Born in Jamaica where he first published two collections of poem for juveniles, Claude McKay migrated to the U.S where he attended both Tuskegee Institute and Kansas State Univ. before becoming an essential and integral part of the Harlem Renaissance. In fact, the 1922 publication of his volume of poetry titled Harlem Shadows is almost universally defined by critics as the commencement of literary genius from the burgeoning school that would eventually become renowned worldwide as the Harlem Renaissance.
That the honor of being the first recognized work of literary greatness should go to Harlem Shadows seem only appropriate: the verse contained within present an evocative portrayal of what life was like in the black ghettos of New York. Six years later McKay would return to the cover the same territory in prose form with his novel Home to Harlem. The same New York. The same rundown neighborhoods. The same struggle. Only this time around, his evisceration of the struggle for blacks in white America would be the object of publication condemnation by W.E.B. Dubois.

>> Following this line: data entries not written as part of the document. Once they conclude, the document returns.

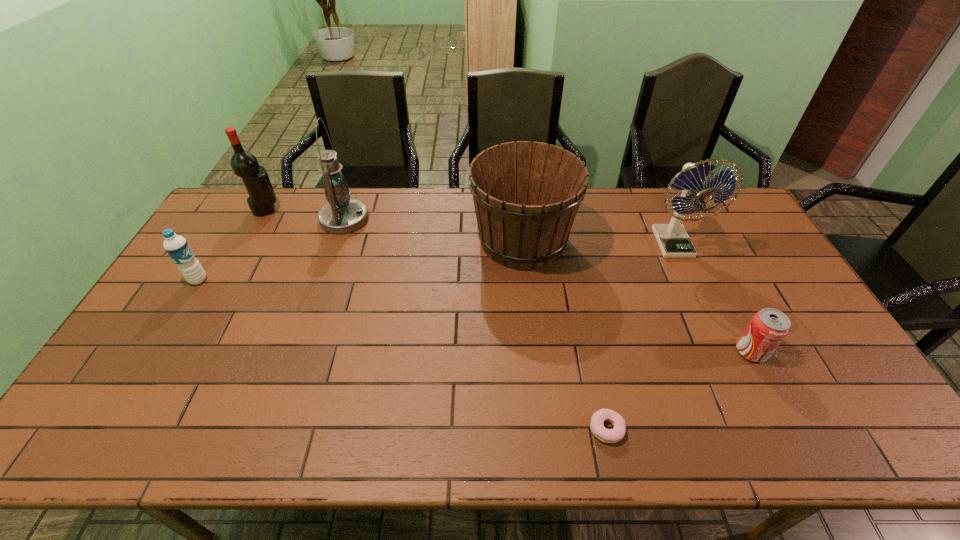
This screenshot has width=960, height=540. What are the coordinates of `wine bucket situated at the far edge` in the screenshot? It's located at (526, 195).

The image size is (960, 540). Find the location of `object at the near edge`. object at the near edge is located at coordinates (614, 435).

Where is `wine bottle that is at the left edge`? The height and width of the screenshot is (540, 960). wine bottle that is at the left edge is located at coordinates (244, 164).

Locate an element on the screen. water bottle at the left edge is located at coordinates (176, 246).

This screenshot has height=540, width=960. Find the location of `object that is at the far left corner`. object that is at the far left corner is located at coordinates (244, 164).

You are a GUI agent. You are given a task and a screenshot of the screen. Output one action in this format:
    pyautogui.click(x=<x>, y=<y>)
    Task: Click on the vacant position at the far edge of the desktop
    The width and height of the screenshot is (960, 540).
    Given the screenshot: What is the action you would take?
    pyautogui.click(x=626, y=201)

In the image, there is a desktop. In order to click on free region at the near edge in this screenshot , I will do `click(693, 415)`.

This screenshot has height=540, width=960. In order to click on free space at the left edge of the desktop in this screenshot , I will do `click(150, 314)`.

You are a GUI agent. You are given a task and a screenshot of the screen. Output one action in this format:
    pyautogui.click(x=<x>, y=<y>)
    Task: Click on the free region at the right edge
    
    Given the screenshot: What is the action you would take?
    pyautogui.click(x=819, y=410)

Locate an element on the screen. vacant space at the near right corner of the desktop is located at coordinates tap(837, 424).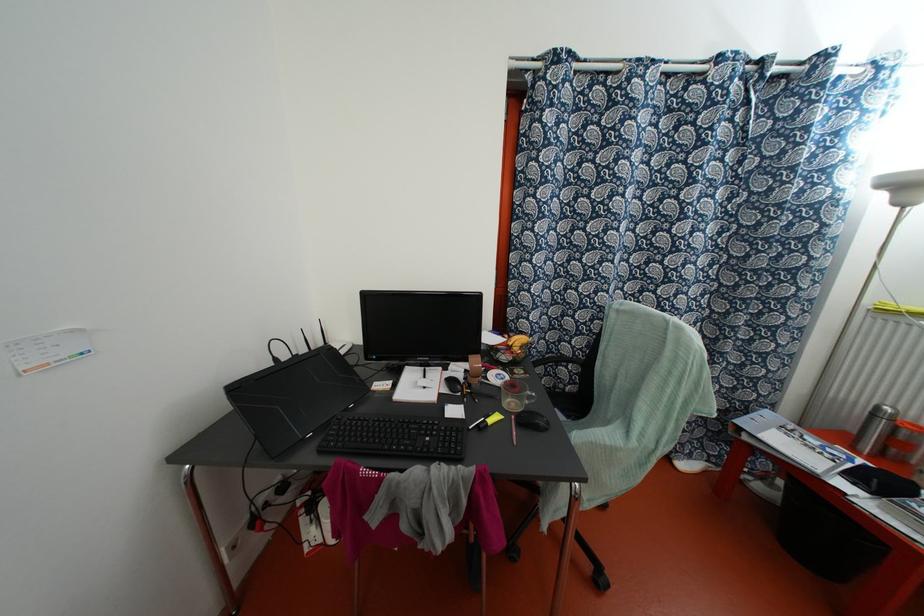
Where would you lift the white notepad? Please return your answer as a coordinate pair (x, y).

(418, 384)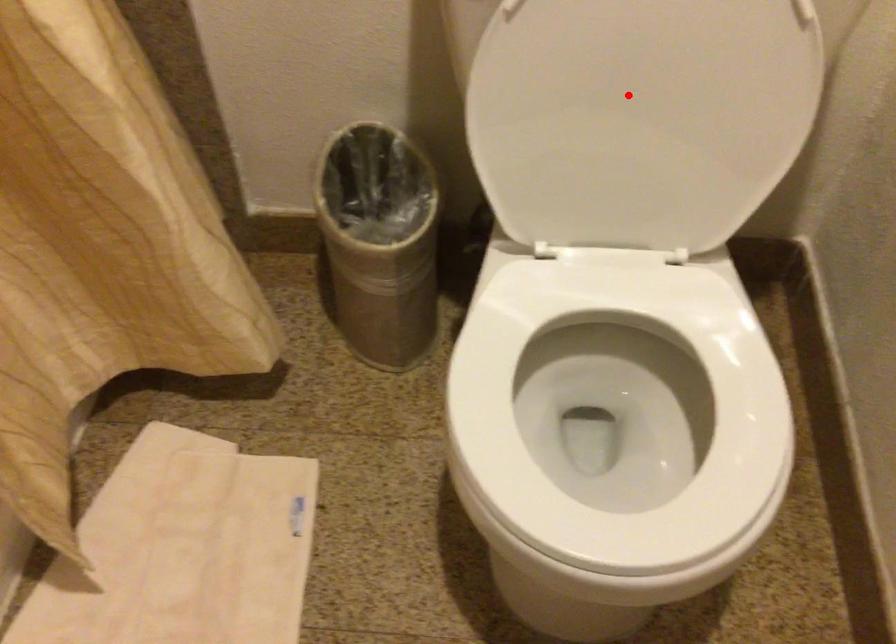
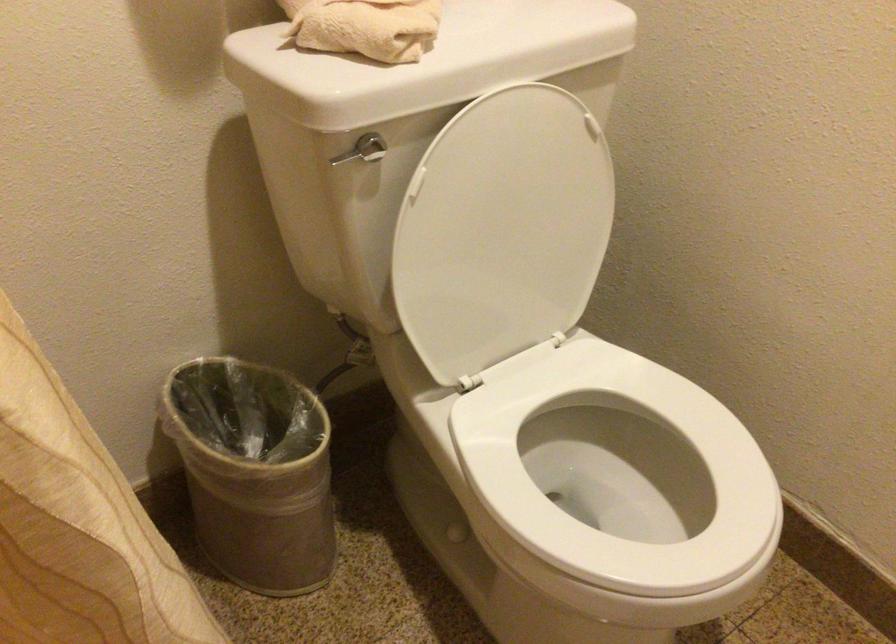
Question: I am providing you with two images of the same scene from different viewpoints. Given a red point in image1, look at the same physical point in image2. Is it:

Choices:
 (A) Closer to the viewpoint
 (B) Farther from the viewpoint

Answer: (B)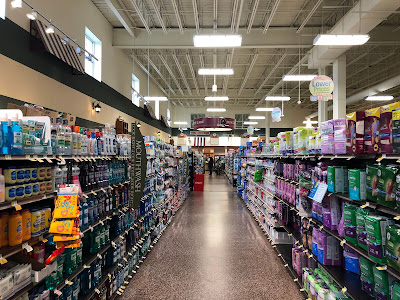
Identify the location of floor. (225, 252).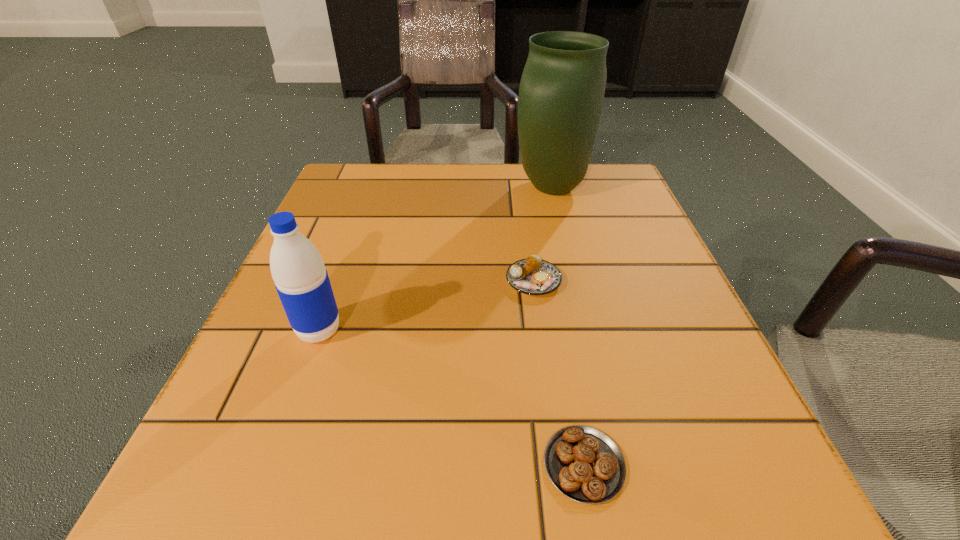
In the image, there is a desktop. Identify the location of free space at the far left corner. (327, 199).

Locate an element on the screen. This screenshot has width=960, height=540. vacant point at the near right corner is located at coordinates (740, 521).

At what (x,y) coordinates should I click in order to perform the action: click on free space between the vase and the water bottle. Please return your answer as a coordinate pair (x, y). Looking at the image, I should click on (436, 259).

Where is `vacant area that lies between the taller pastry and the leftmost object`? The image size is (960, 540). vacant area that lies between the taller pastry and the leftmost object is located at coordinates (426, 306).

The image size is (960, 540). Identify the location of vacant area that lies between the vase and the nearest object. (567, 326).

What are the coordinates of `blank region between the third farthest object and the nearer pastry` in the screenshot? It's located at (451, 397).

Identify the location of free space between the nearest object and the second tallest object. (451, 397).

You are a GUI agent. You are given a task and a screenshot of the screen. Output one action in this format:
    pyautogui.click(x=<x>, y=<y>)
    Task: Click on the unoccupied area between the vase and the second farthest object
    
    Given the screenshot: What is the action you would take?
    point(542,234)

I want to click on vacant area between the third tallest object and the vase, so click(542, 234).

Where is `free space between the leftmost object and the taller pastry`? free space between the leftmost object and the taller pastry is located at coordinates (426, 306).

Thus did Claude McKay build his reputation and the contribute mightily to the reputation of the Harlem Renaissance through poetry as well as prose that brought to life both the brittle daily existence for blacks in America and the iron will to transform alienation into rebellion. It would be a mistake, however, to situate McKay as merely a talented polemicist when he was also one of the finest composers of the simple love poem to come out of the Harlem Renaissance. The same man who could grit his teeth and write the ferocious lines “Although she feeds me bread of bitterness / And sinks into my throat her tiger’s tooth” in a poem of political protest was equally adept when it comes to the opening line of a tenderly erotic poem of romance: “The perfume of your body dulls my sense. / I want nor wine nor weed; your breath alone / Suffices.”
Although not nearly as well-known as Langston Hughes, Claude McKay is every bit his equal in writing the history of the poets of the Harlem Renaissance.